━━━ Provided records
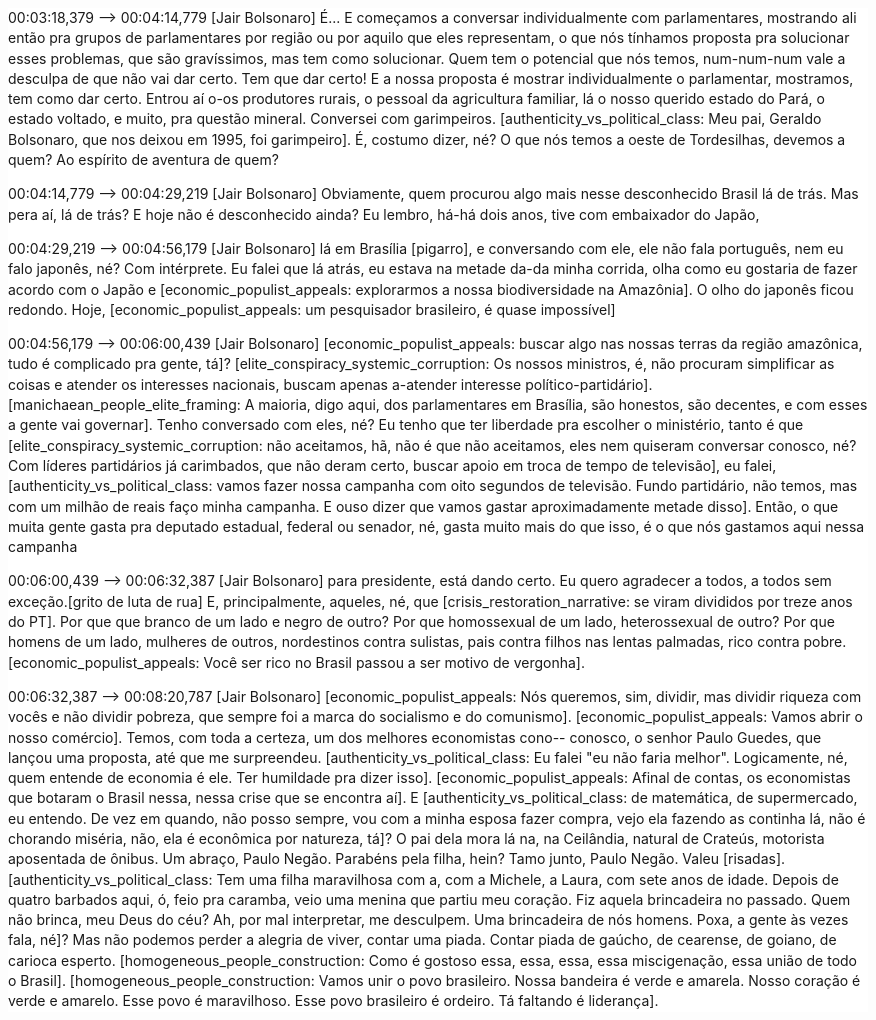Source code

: 00:03:18,379 --> 00:04:14,779 [Jair Bolsonaro]
É... E começamos a conversar individualmente com parlamentares, mostrando ali então pra grupos de parlamentares por região ou por aquilo que eles representam, o que nós tínhamos proposta pra solucionar esses problemas, que são gravíssimos, mas tem como solucionar. Quem tem o potencial que nós temos, num-num-num vale a desculpa de que não vai dar certo. Tem que dar certo! E a nossa proposta é mostrar individualmente o parlamentar, mostramos, tem como dar certo. Entrou aí o-os produtores rurais, o pessoal da agricultura familiar, lá o nosso querido estado do Pará, o estado voltado, e muito, pra questão mineral. Conversei com garimpeiros. [authenticity_vs_political_class: Meu pai, Geraldo Bolsonaro, que nos deixou em 1995, foi garimpeiro]. É, costumo dizer, né? O que nós temos a oeste de Tordesilhas, devemos a quem? Ao espírito de aventura de quem?

00:04:14,779 --> 00:04:29,219 [Jair Bolsonaro]
Obviamente, quem procurou algo mais nesse desconhecido Brasil lá de trás. Mas pera aí, lá de trás? E hoje não é desconhecido ainda? Eu lembro, há-há dois anos, tive com embaixador do Japão,

00:04:29,219 --> 00:04:56,179 [Jair Bolsonaro]
lá em Brasília [pigarro], e conversando com ele, ele não fala português, nem eu falo japonês, né? Com intérprete. Eu falei que lá atrás, eu estava na metade da-da minha corrida, olha como eu gostaria de fazer acordo com o Japão e [economic_populist_appeals: explorarmos a nossa biodiversidade na Amazônia]. O olho do japonês ficou redondo. Hoje, [economic_populist_appeals: um pesquisador brasileiro, é quase impossível]

00:04:56,179 --> 00:06:00,439 [Jair Bolsonaro]
[economic_populist_appeals: buscar algo nas nossas terras da região amazônica, tudo é complicado pra gente, tá]? [elite_conspiracy_systemic_corruption: Os nossos ministros, é, não procuram simplificar as coisas e atender os interesses nacionais, buscam apenas a-atender interesse político-partidário]. [manichaean_people_elite_framing: A maioria, digo aqui, dos parlamentares em Brasília, são honestos, são decentes, e com esses a gente vai governar]. Tenho conversado com eles, né? Eu tenho que ter liberdade pra escolher o ministério, tanto é que [elite_conspiracy_systemic_corruption: não aceitamos, hã, não é que não aceitamos, eles nem quiseram conversar conosco, né? Com líderes partidários já carimbados, que não deram certo, buscar apoio em troca de tempo de televisão], eu falei, [authenticity_vs_political_class: vamos fazer nossa campanha com oito segundos de televisão. Fundo partidário, não temos, mas com um milhão de reais faço minha campanha. E ouso dizer que vamos gastar aproximadamente metade disso]. Então, o que muita gente gasta pra deputado estadual, federal ou senador, né, gasta muito mais do que isso, é o que nós gastamos aqui nessa campanha

00:06:00,439 --> 00:06:32,387 [Jair Bolsonaro]
para presidente, está dando certo. Eu quero agradecer a todos, a todos sem exceção.[grito de luta de rua] E, principalmente, aqueles, né, que [crisis_restoration_narrative: se viram divididos por treze anos do PT]. Por que que branco de um lado e negro de outro? Por que homossexual de um lado, heterossexual de outro? Por que homens de um lado, mulheres de outros, nordestinos contra sulistas, pais contra filhos nas lentas palmadas, rico contra pobre. [economic_populist_appeals: Você ser rico no Brasil passou a ser motivo de vergonha].

00:06:32,387 --> 00:08:20,787 [Jair Bolsonaro]
[economic_populist_appeals: Nós queremos, sim, dividir, mas dividir riqueza com vocês e não dividir pobreza, que sempre foi a marca do socialismo e do comunismo]. [economic_populist_appeals: Vamos abrir o nosso comércio]. Temos, com toda a certeza, um dos melhores economistas cono-- conosco, o senhor Paulo Guedes, que lançou uma proposta, até que me surpreendeu. [authenticity_vs_political_class: Eu falei "eu não faria melhor". Logicamente, né, quem entende de economia é ele. Ter humildade pra dizer isso]. [economic_populist_appeals: Afinal de contas, os economistas que botaram o Brasil nessa, nessa crise que se encontra aí]. E [authenticity_vs_political_class: de matemática, de supermercado, eu entendo. De vez em quando, não posso sempre, vou com a minha esposa fazer compra, vejo ela fazendo as continha lá, não é chorando miséria, não, ela é econômica por natureza, tá]? O pai dela mora lá na, na Ceilândia, natural de Crateús, motorista aposentada de ônibus. Um abraço, Paulo Negão. Parabéns pela filha, hein? Tamo junto, Paulo Negão. Valeu [risadas]. [authenticity_vs_political_class: Tem uma filha maravilhosa com a, com a Michele, a Laura, com sete anos de idade. Depois de quatro barbados aqui, ó, feio pra caramba, veio uma menina que partiu meu coração. Fiz aquela brincadeira no passado. Quem não brinca, meu Deus do céu? Ah, por mal interpretar, me desculpem. Uma brincadeira de nós homens. Poxa, a gente às vezes fala, né]? Mas não podemos perder a alegria de viver, contar uma piada. Contar piada de gaúcho, de cearense, de goiano, de carioca esperto. [homogeneous_people_construction: Como é gostoso essa, essa, essa, essa miscigenação, essa união de todo o Brasil]. [homogeneous_people_construction: Vamos unir o povo brasileiro. Nossa bandeira é verde e amarela. Nosso coração é verde e amarelo. Esse povo é maravilhoso. Esse povo brasileiro é ordeiro. Tá faltando é liderança].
━━━━━━
Exercise: Begin at the first line of the records. Print every line through the one containing "00:04:14,779 [Jair Bolsonaro]" exactly, but skip the pictures.

Output of the task:
Source code

: 00:03:18,379 --> 00:04:14,779 [Jair Bolsonaro]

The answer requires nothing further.